Courant mai 2024, K. Mamadou, attributaire d’un marché, prend contact avec Z. Omar afin que ce dernier procède à l’enregistrement du marché auprès des services des impôts. Il lui remet à cet effet la somme de 303 000 FCFA. Cependant, le marché ne sera jamais enregistré. Pire, Z. Omar utilisera cet argent à des fins personnelles. Pour dissimuler son forfait, il scanne une quittance des impôts sur son ordinateur, modifie le nom et la date, puis présente ce document falsifié à K. Mamadou afin de le rassurer. Mais en se rendant lui-même aux impôts, ce dernier découvre que rien n’a été fait et décide alors de porter plainte.
À la barre, le prévenu reconnaît avoir reçu un dossier de marché pour enregistrement.
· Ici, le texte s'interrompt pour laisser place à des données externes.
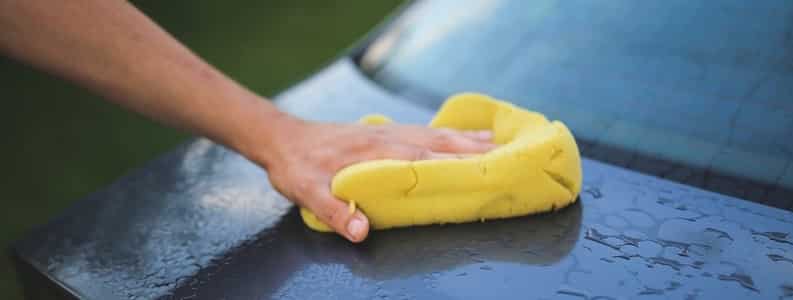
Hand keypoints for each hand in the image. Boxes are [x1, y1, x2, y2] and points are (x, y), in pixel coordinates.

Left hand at [261, 117, 495, 242]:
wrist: (282, 138)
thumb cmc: (296, 166)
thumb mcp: (307, 192)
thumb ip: (334, 211)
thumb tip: (362, 233)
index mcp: (375, 152)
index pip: (423, 157)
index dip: (455, 163)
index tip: (484, 169)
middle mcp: (388, 137)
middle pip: (439, 142)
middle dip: (474, 149)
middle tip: (508, 156)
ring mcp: (389, 132)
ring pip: (437, 134)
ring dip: (468, 139)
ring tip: (499, 143)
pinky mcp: (386, 132)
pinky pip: (427, 131)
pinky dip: (451, 134)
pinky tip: (465, 137)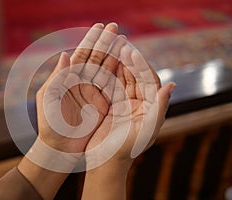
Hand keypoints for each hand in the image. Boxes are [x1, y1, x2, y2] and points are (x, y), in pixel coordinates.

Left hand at [35, 22, 123, 153]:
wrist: (59, 148)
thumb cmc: (49, 124)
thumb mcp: (48, 98)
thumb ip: (57, 77)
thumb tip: (64, 54)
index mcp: (67, 78)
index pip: (81, 55)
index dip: (90, 40)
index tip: (100, 27)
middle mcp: (81, 83)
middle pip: (96, 59)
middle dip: (105, 43)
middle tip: (116, 28)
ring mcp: (94, 93)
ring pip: (106, 70)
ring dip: (115, 56)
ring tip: (124, 41)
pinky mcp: (103, 105)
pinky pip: (113, 87)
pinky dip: (120, 76)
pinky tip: (128, 64)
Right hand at [81, 44, 175, 199]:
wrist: (105, 163)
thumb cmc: (126, 151)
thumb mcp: (145, 131)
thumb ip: (159, 108)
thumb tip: (172, 85)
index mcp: (151, 109)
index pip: (149, 81)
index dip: (141, 66)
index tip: (131, 52)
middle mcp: (140, 105)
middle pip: (136, 77)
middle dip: (129, 60)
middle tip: (120, 43)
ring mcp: (125, 105)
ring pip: (122, 79)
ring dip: (118, 64)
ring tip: (111, 48)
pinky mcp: (112, 107)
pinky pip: (110, 87)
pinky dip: (106, 75)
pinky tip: (101, 64)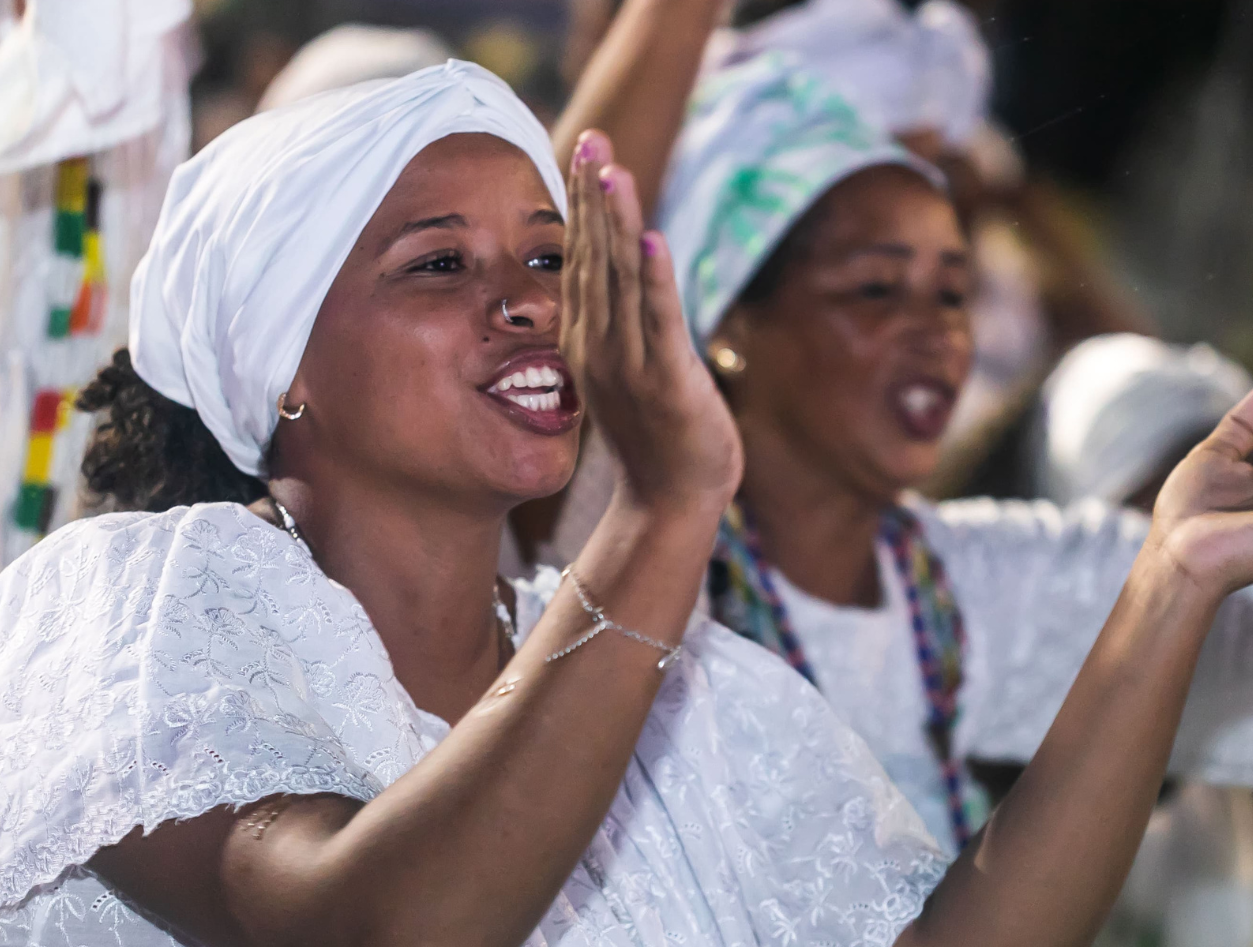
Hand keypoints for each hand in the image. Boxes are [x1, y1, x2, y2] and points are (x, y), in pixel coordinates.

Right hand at [560, 130, 741, 515]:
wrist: (670, 504)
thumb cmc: (658, 437)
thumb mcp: (629, 371)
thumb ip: (621, 324)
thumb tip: (620, 281)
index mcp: (590, 338)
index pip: (583, 257)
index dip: (582, 203)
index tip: (582, 150)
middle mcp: (601, 344)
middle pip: (594, 256)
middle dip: (592, 195)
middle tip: (590, 137)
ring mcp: (630, 363)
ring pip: (620, 279)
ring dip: (616, 221)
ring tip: (611, 168)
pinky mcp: (667, 382)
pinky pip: (659, 323)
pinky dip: (654, 281)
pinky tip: (650, 239)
Arrivé aux impôts, il dit avoir constaté que la victime n’était pas à jour de ses obligations fiscales depuis 2015. Il affirme avoir négocié une réduction des pénalités, la patente ayant été ramenée à 60 000 FCFA. Il aurait ensuite demandé 100 000 FCFA à la victime pour s’en acquitter. Trois jours plus tard, poursuit-il, K. Mamadou lui remet 203 000 FCFA pour les frais d’enregistrement. Malheureusement, ce même jour, son grand frère est victime d’un accident et il utilise l’argent pour les soins.
Après cet incident, reconnaît Z. Omar, il lui était difficile de se justifier. Il dit avoir attendu une rentrée d’argent pour régulariser la situation. Entre-temps, pour gagner du temps, il décide de produire une fausse quittance qu’il remet à la victime, en attendant de pouvoir effectivement procéder à l’enregistrement du marché. Il sollicite la clémence du Tribunal, affirmant qu’il s’agit de sa première faute et promettant de ne plus récidiver.
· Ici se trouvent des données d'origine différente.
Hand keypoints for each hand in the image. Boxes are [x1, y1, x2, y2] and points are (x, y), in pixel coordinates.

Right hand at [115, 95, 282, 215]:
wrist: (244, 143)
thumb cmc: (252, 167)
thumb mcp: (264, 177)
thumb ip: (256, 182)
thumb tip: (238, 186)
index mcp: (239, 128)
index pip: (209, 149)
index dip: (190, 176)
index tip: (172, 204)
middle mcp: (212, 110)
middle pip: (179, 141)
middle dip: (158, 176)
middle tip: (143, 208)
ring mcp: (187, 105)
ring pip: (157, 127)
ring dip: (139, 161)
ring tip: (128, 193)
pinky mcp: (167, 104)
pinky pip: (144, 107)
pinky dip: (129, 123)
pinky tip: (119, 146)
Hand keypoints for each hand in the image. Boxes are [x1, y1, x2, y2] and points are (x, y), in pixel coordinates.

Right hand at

La victime, à la barre, a corroboré les propos du prévenu. Elle indique qu’une partie des 303 000 FCFA a été remboursée et qu’il reste un solde de 108 000 FCFA. S’étant constituée partie civile, elle réclame le paiement de cette somme.
Le procureur s’est interrogé sur la manière dont la quittance des impôts a été falsifiée. Le prévenu a expliqué qu’un de ses collaborateurs, ayant des compétences en informatique, en est l’auteur. Le parquet a souligné la gravité des faits et a invité le prévenu à collaborer afin que ce faussaire soit identifié et interpellé, évoquant la possible existence d’un réseau. Z. Omar a assuré de sa disponibilité à coopérer.
Pour le ministère public, les faits sont suffisamment établis : non seulement le marché n’a pas été enregistré, mais un faux document a été produit. Toutefois, le procureur a relevé que le prévenu a reconnu sa faute. Il a requis une peine de 36 mois d’emprisonnement dont 12 mois ferme et une amende d’un million de FCFA dont 500 000 FCFA ferme.
Dans son verdict, le Tribunal a reconnu Z. Omar coupable d’abus de confiance et de faux en écriture publique. Il l’a condamné à 36 mois d’emprisonnement et à une amende d’un million de FCFA, le tout assorti de sursis. En outre, il a été condamné à payer à l’État burkinabè la somme de 500 000 FCFA, ainsi que 108 000 FCFA à la victime, assortis d’une contrainte judiciaire de trois mois.